__TASK PROMPT__.
Set down the lines starting with the line containing "Approximately how many" and going on through the line containing "How many lines are shown in the chart?", both included, copying each one unchanged.

__INPUT DATA__.
● ● ●

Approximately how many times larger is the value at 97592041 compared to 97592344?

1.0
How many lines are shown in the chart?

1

● ● ●

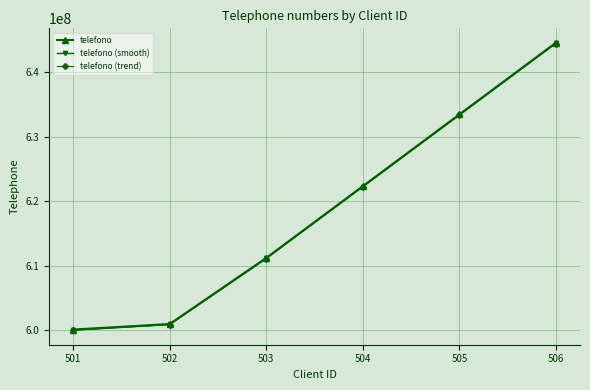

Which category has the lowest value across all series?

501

● ● ●

__ANSWER__.
Approximately how many times larger is the value at 97592041 compared to 97592344?

1.0
How many lines are shown in the chart?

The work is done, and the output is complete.